Authors
S Welburn1; 1 Edinburgh Medical School, College of Medicine and Veterinary Medicine, The University of Edinburgh, UKDiscussion
Despite concerted efforts for control, Human African Trypanosomiasis (HAT) is now endemic across vast swathes of sub-Saharan Africa where tsetse distribution is widespread. In this new era of endemic HAT we look at how peculiarities in the epidemiologies of Gambiense(gHAT) and Rhodesian HAT (rHAT) impact on contemporary strategies for elimination of HAT “as a public health problem”. Epidemics of both forms of sleeping sickness have emerged with remarkable periodicity within spatially stable foci in Sub-Saharan Africa, but are able to migrate if conditions are right.
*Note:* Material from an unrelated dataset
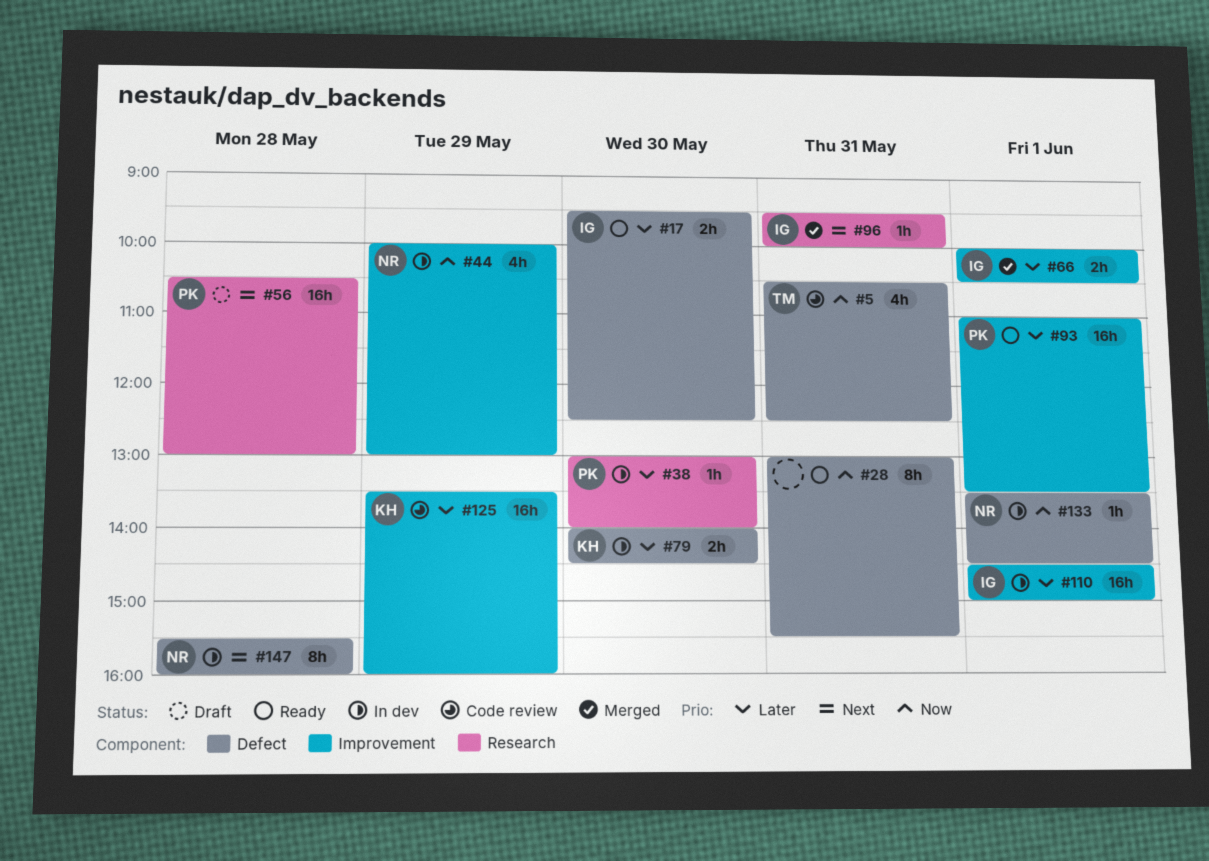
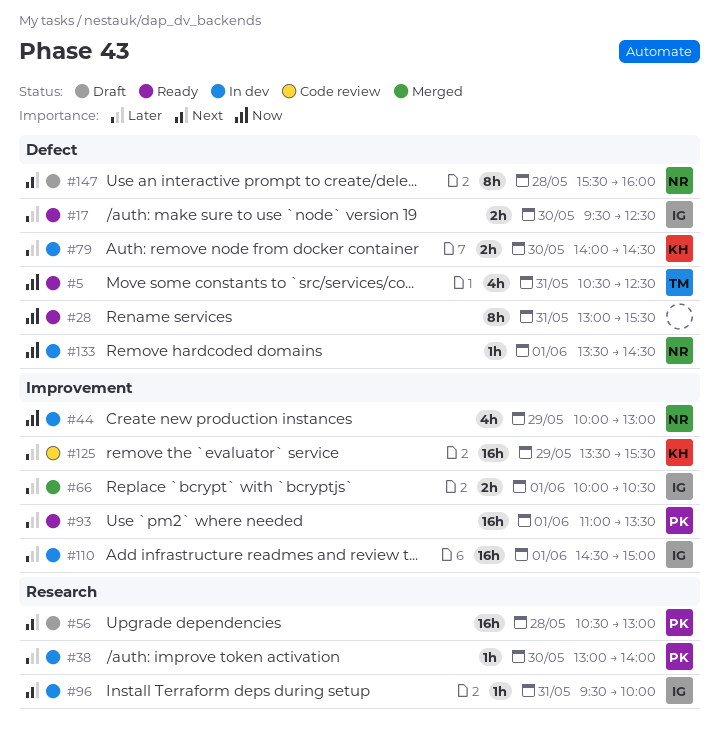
#5, status: Code review -> Ready
#96, status: Merged -> In dev
#125, ends: 16:00 -> 15:30
#147, status: In dev -> Draft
While tsetse flies are the primary vector, gHAT can also be sustained without tsetse. Long-term silent infections, maternal and sexual transmission and the implication of human genetic factors in HAT epidemiology including the role of stress causing breakdown of heritable tolerance in silent disease carriers may all contribute to generation of new gHAT outbreaks. Similarly, long term infection of animal carriers of zoonotic rHAT only serve to complicate control strategies at the human animal interface. Here we look back on the epidemiology and management of gHAT and rHAT epidemics of the past and speculate as to what the future holds for this still neglected disease.